Lesson Learned - Stopping Exchange services

I inadvertently corrupted a couple of mailbox stores (like anyone actually causes corruption intentionally) because of a lack of understanding. I hope this story will save someone else some pain.

The story started when an Exchange server's CPU was running at 100% for a long time, causing my monitor to alert us. After some intial troubleshooting, it was decided to restart the Exchange services. The restart process failed, the CPU continued to run at 100%.
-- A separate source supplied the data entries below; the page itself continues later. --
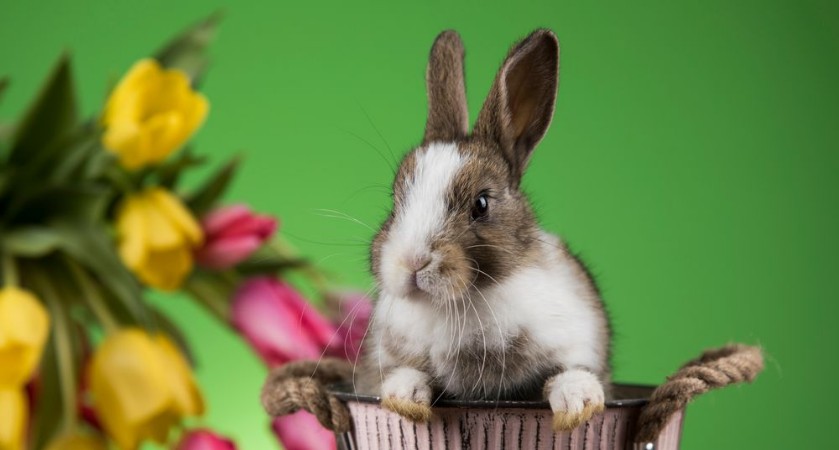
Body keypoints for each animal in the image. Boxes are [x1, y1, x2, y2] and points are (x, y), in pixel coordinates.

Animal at [358, 29, 611, 432]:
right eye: (396, 201)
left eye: (481, 204)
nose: (411, 262)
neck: (458, 304)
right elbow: (408, 373)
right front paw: (405, 399)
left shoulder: (578, 341)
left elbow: (568, 372)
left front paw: (579, 405)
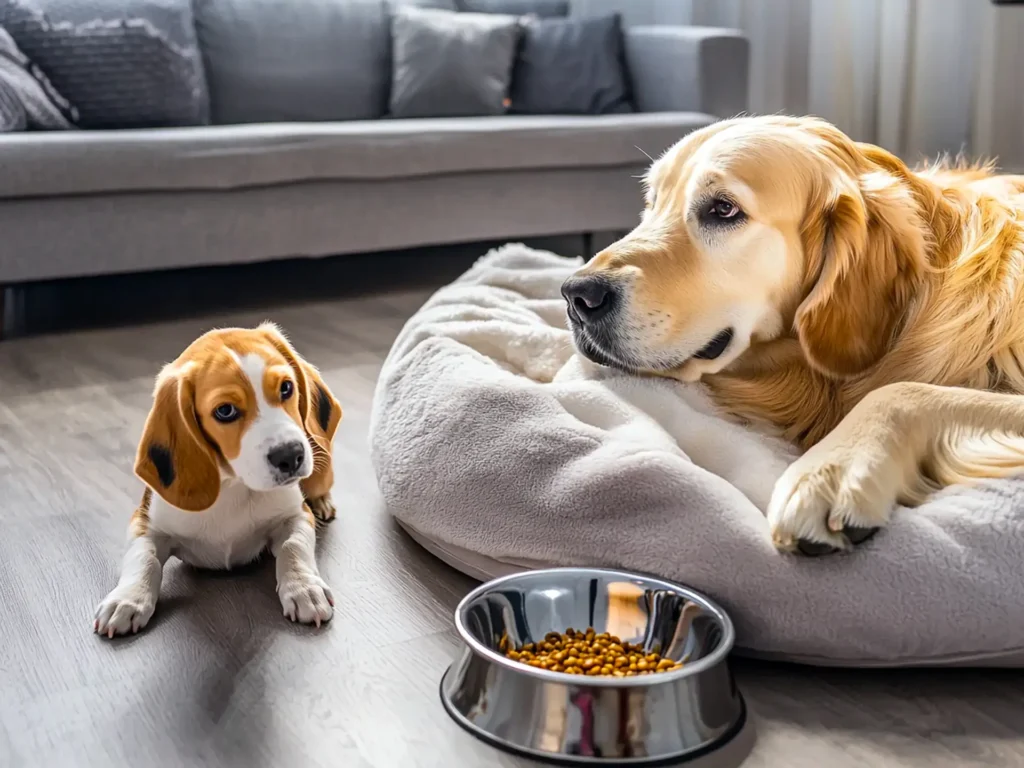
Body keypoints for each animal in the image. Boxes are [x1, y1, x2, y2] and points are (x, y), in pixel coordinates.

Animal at [93, 319, 339, 638]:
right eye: (225, 411)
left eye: (286, 388)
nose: (291, 455)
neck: (234, 486)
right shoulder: (145, 522)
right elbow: (142, 557)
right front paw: (126, 600)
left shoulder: (295, 515)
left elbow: (293, 547)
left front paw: (305, 589)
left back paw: (323, 503)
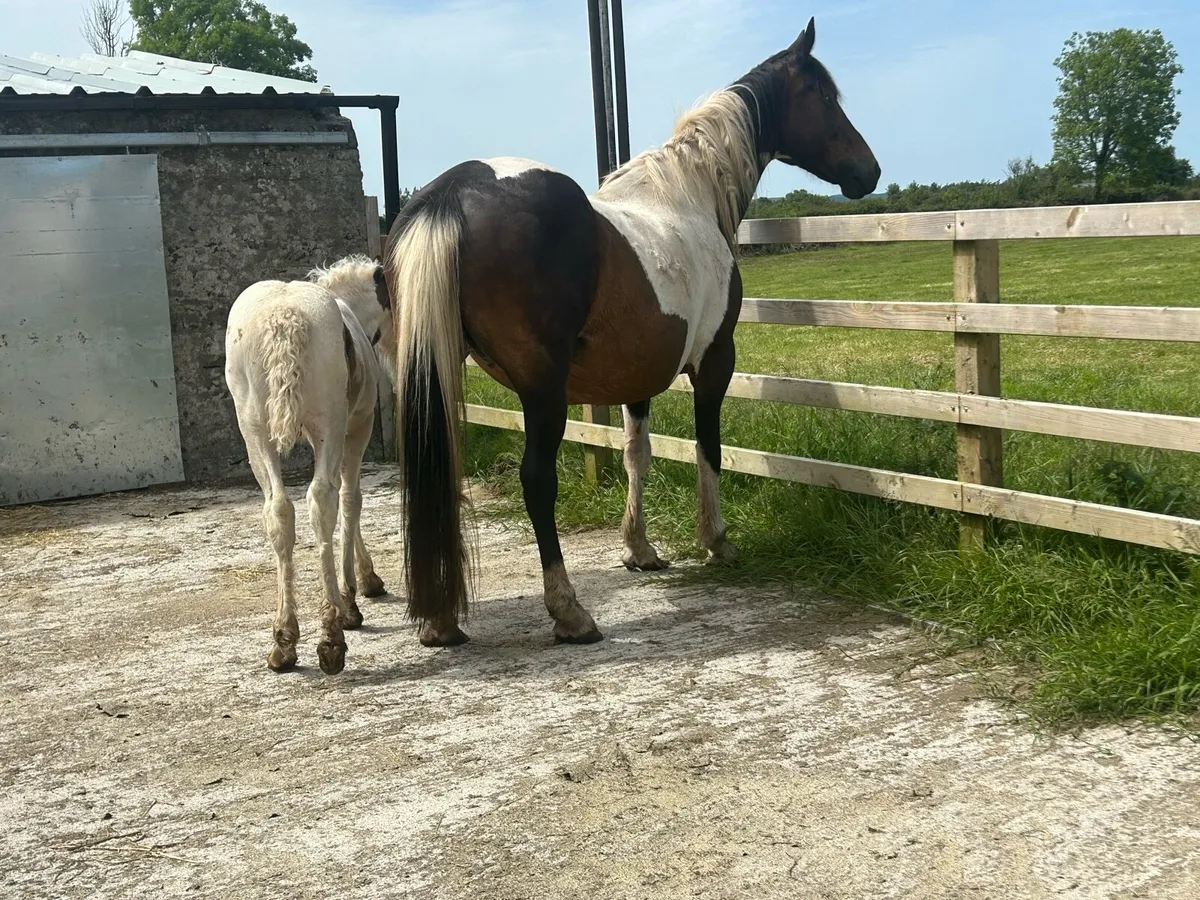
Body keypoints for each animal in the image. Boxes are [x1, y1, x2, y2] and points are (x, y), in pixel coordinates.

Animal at [224, 255, 396, 675]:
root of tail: (283, 318)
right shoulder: (357, 428)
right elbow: (351, 500)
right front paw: (355, 592)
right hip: (329, 428)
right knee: (323, 500)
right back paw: (332, 636)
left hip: (256, 433)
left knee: (280, 510)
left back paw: (284, 642)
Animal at [384, 17, 879, 647]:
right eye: (822, 95)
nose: (869, 171)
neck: (688, 197)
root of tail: (453, 191)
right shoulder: (715, 361)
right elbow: (708, 448)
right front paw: (716, 541)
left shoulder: (636, 373)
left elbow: (635, 455)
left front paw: (639, 549)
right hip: (541, 391)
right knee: (536, 480)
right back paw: (570, 612)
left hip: (434, 375)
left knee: (434, 472)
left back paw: (442, 620)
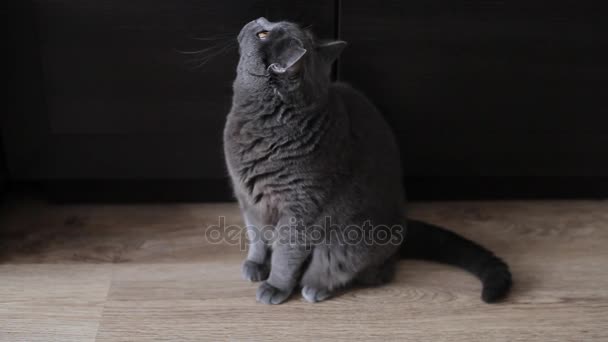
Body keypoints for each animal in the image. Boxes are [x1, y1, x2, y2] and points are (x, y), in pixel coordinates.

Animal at [223, 17, 512, 304]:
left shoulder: (300, 210)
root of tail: (403, 225)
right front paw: (256, 265)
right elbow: (257, 237)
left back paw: (316, 286)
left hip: (347, 241)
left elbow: (286, 254)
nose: (257, 19)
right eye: (266, 25)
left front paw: (275, 287)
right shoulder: (248, 198)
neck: (258, 125)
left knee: (370, 272)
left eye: (263, 34)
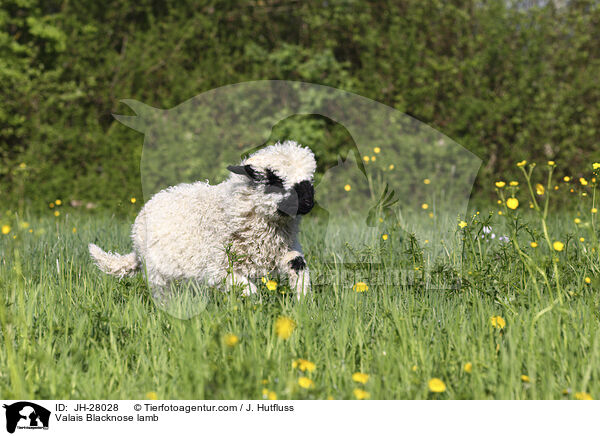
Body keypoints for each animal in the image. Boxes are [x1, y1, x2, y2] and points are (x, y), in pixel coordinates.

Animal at [88, 141, 316, 300]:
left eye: (310, 178)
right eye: (274, 179)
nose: (308, 202)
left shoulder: (287, 248)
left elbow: (298, 267)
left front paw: (302, 302)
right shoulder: (217, 266)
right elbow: (249, 291)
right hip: (157, 274)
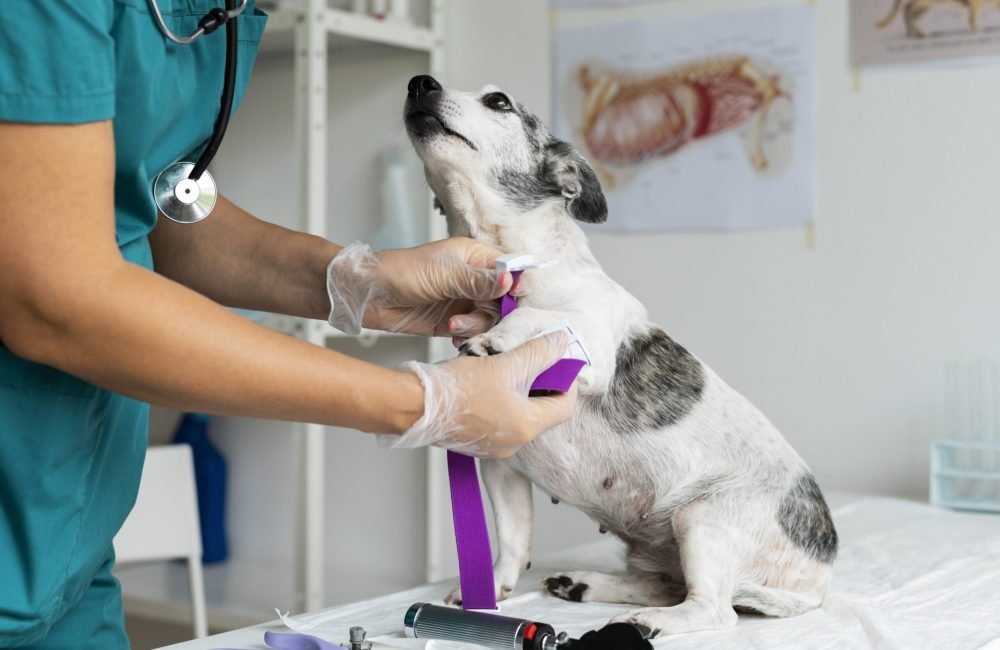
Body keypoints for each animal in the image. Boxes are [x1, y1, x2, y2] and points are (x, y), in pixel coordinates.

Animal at [400, 73, 836, 636]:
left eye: (498, 101)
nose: (419, 82)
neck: (512, 265)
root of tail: (818, 580)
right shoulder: (503, 466)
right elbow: (512, 542)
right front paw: (491, 590)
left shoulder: (592, 344)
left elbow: (543, 319)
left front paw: (499, 337)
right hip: (665, 547)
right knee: (667, 585)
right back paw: (585, 584)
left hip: (703, 517)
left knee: (713, 609)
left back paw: (647, 622)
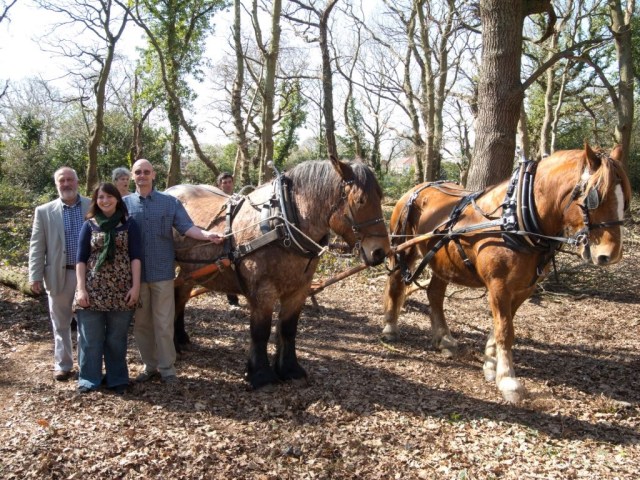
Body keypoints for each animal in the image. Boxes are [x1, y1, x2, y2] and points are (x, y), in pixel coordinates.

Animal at [167, 157, 390, 390]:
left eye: (380, 196)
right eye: (361, 200)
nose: (380, 251)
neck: (281, 223)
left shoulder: (299, 290)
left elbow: (288, 329)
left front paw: (290, 369)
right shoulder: (262, 292)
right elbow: (260, 332)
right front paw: (260, 375)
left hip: (189, 271)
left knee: (180, 297)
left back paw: (181, 338)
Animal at [382, 144, 631, 403]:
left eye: (626, 198)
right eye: (594, 198)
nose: (610, 254)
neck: (514, 219)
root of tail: (415, 189)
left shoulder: (524, 288)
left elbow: (502, 326)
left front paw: (491, 364)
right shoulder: (498, 285)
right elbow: (505, 330)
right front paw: (507, 379)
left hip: (442, 260)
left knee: (435, 295)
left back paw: (444, 339)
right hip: (404, 248)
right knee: (396, 282)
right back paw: (390, 326)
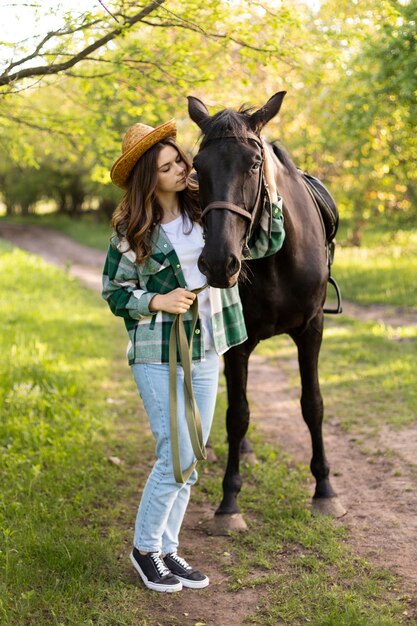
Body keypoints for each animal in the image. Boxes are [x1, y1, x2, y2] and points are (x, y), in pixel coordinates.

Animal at [188, 92, 344, 532]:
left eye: (254, 164)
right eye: (197, 166)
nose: (218, 263)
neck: (275, 257)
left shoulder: (312, 328)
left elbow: (313, 405)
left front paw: (324, 490)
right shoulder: (238, 341)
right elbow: (237, 413)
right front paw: (229, 503)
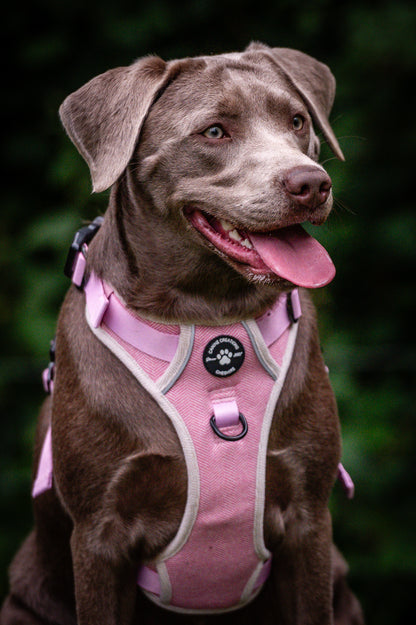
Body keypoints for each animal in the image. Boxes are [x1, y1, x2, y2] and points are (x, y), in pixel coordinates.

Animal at [0, 41, 364, 620]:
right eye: (214, 131)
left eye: (298, 120)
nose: (311, 183)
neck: (209, 321)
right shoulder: (99, 535)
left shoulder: (310, 519)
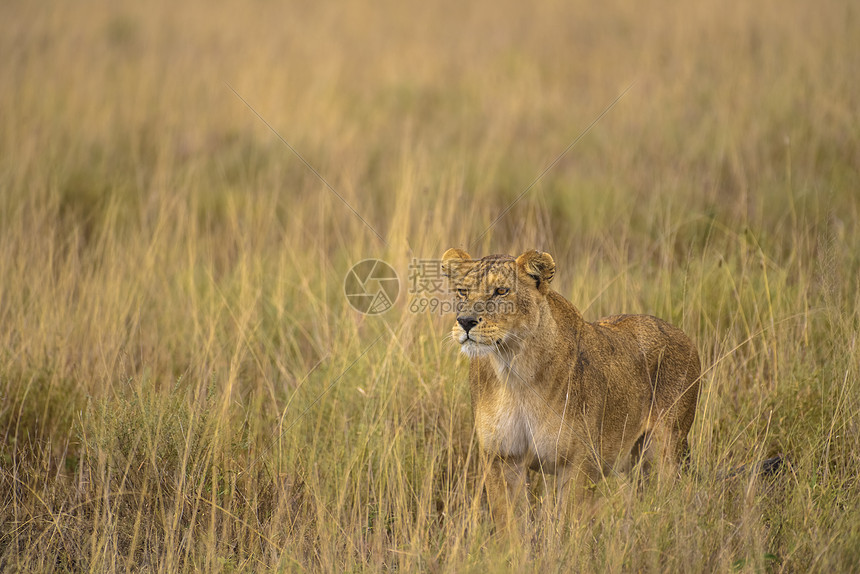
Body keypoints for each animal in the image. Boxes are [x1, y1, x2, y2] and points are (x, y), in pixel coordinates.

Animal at [444, 248, 700, 528]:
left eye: (501, 291)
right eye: (462, 291)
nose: (465, 321)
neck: (513, 371)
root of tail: (683, 335)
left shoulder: (578, 463)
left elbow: (567, 524)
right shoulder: (501, 459)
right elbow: (510, 526)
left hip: (664, 448)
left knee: (671, 497)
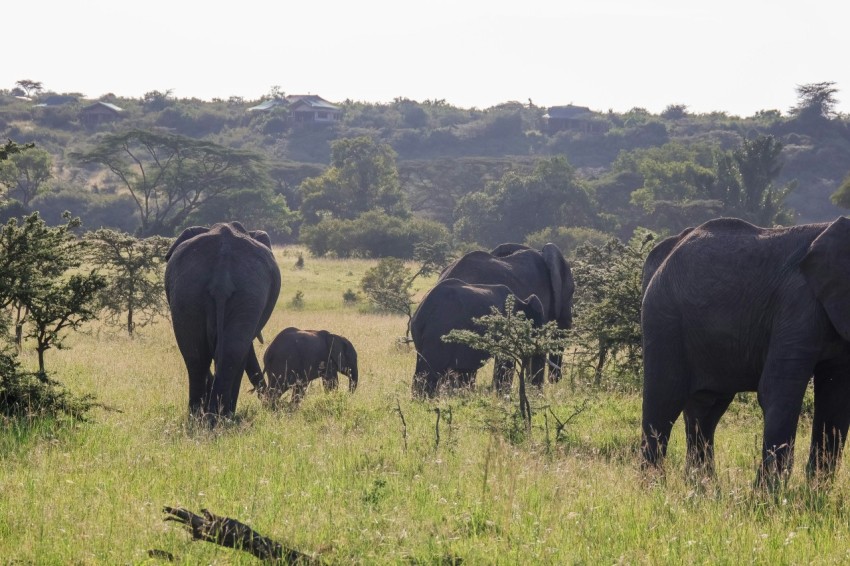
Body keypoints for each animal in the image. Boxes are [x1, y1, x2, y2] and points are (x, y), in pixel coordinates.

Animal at [161, 222, 276, 422]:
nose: (270, 404)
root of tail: (222, 273)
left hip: (189, 289)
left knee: (197, 353)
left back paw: (201, 417)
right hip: (248, 291)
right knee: (232, 351)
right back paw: (218, 416)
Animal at [410, 280, 544, 400]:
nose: (537, 395)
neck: (522, 301)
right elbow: (506, 362)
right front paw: (502, 398)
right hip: (439, 332)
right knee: (430, 370)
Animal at [640, 220, 850, 486]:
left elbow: (837, 398)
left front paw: (816, 491)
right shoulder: (797, 304)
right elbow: (778, 390)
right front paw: (769, 494)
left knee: (706, 409)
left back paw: (702, 487)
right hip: (664, 319)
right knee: (665, 400)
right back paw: (653, 486)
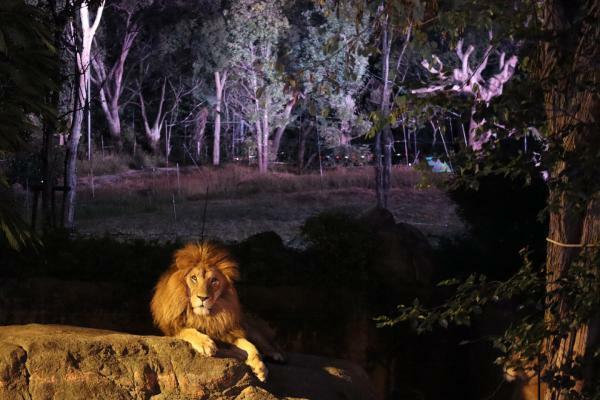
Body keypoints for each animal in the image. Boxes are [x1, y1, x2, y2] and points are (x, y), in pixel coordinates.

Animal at [149, 241, 282, 382]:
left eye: (214, 281)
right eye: (194, 278)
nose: (203, 298)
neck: (203, 317)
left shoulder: (227, 333)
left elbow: (252, 347)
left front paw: (260, 368)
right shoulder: (172, 330)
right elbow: (188, 331)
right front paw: (206, 344)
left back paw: (275, 354)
We waited an hour, and the status had not changed. Figuring a reboot would resolve any ailments, we did just that. The server took a long time, but finally rebooted after 15 minutes. When the server restarted, some of the mailbox stores did not mount. After spending some time to try to fix things, we put in a call to Microsoft PSS.

The bad news

We discovered that our actions corrupted several mailbox stores (this was on an Enterprise Edition server). In talking to Microsoft, we discovered that a shutdown or restart of the Operating System does not necessarily wait for all services to stop. The Information Store service apparently did not stop completely and after a timed delay, Windows shut itself down. We were told that the corruption happened because the store was actively being written to when the service stopped.

Lesson learned

With a new understanding of the Information Store service, whenever maintenance is performed on our Exchange servers, we always dismount all of the mailbox stores first. This assures that all "in flight" transactions are complete before the service is stopped.

4 comments:

Andy Grogan said...

The problem is, how do you know when the store is being written to? or not, I have seen a similar problem before CPU 100 % nothing much responding in terms of Exchange so you naturally try to stop the service. Then you get the dreaded "The Microsoft Information Store Service did not respond to the stop request in a timely fashion" and hang on stopping. This then raises - how long do you wait - and hour, two hours - a day?
I have in the past opened up Task Manager and added in the IO, and Bytes counters to see if the store process is writing, but its not fool proof. Personally I would love Microsoft to put some options into ending processes like there are in Unix where you have multiple levels to killing a process - sorry for the ramble - I just don't think there was much you could have done your were in a hole that most of us Exchange folks face at somepoint - do I pull the plug or don't I?

Dean T. Uemura said...

Those are exactly the same questions and issues that haunted me. That's why I've adopted this new strategy which seems to work. Dismount the stores first - don't try to do anything with the services. In fact, don't do anything with the services until the stores dismount.

In an emergency, I'd pull the plug on new messages and cause bounces rather than risk corruption. That will allow the stores to eventually catch up and quiet down. Then dismount the stores, then finally stop the services.

Wasim said...

Hello,
I am user of msexchange.org and got your blog from one of your post.
In this case, when we dismount stores, all the transcations that are taking place are written to database? and store will not dismount untill this is done?

Regards,
Wasim.

Dean T. Uemura said...

Wasim,

Sorry about the tardiness of the response. As you can tell by the infrequency of my posts, I don't spend a lot of time at my blogsite.

In response to your question, when you dismount a store it does complete all the transactions in progress. That's why you'll notice that sometimes it dismounts quickly and sometimes it can take a while.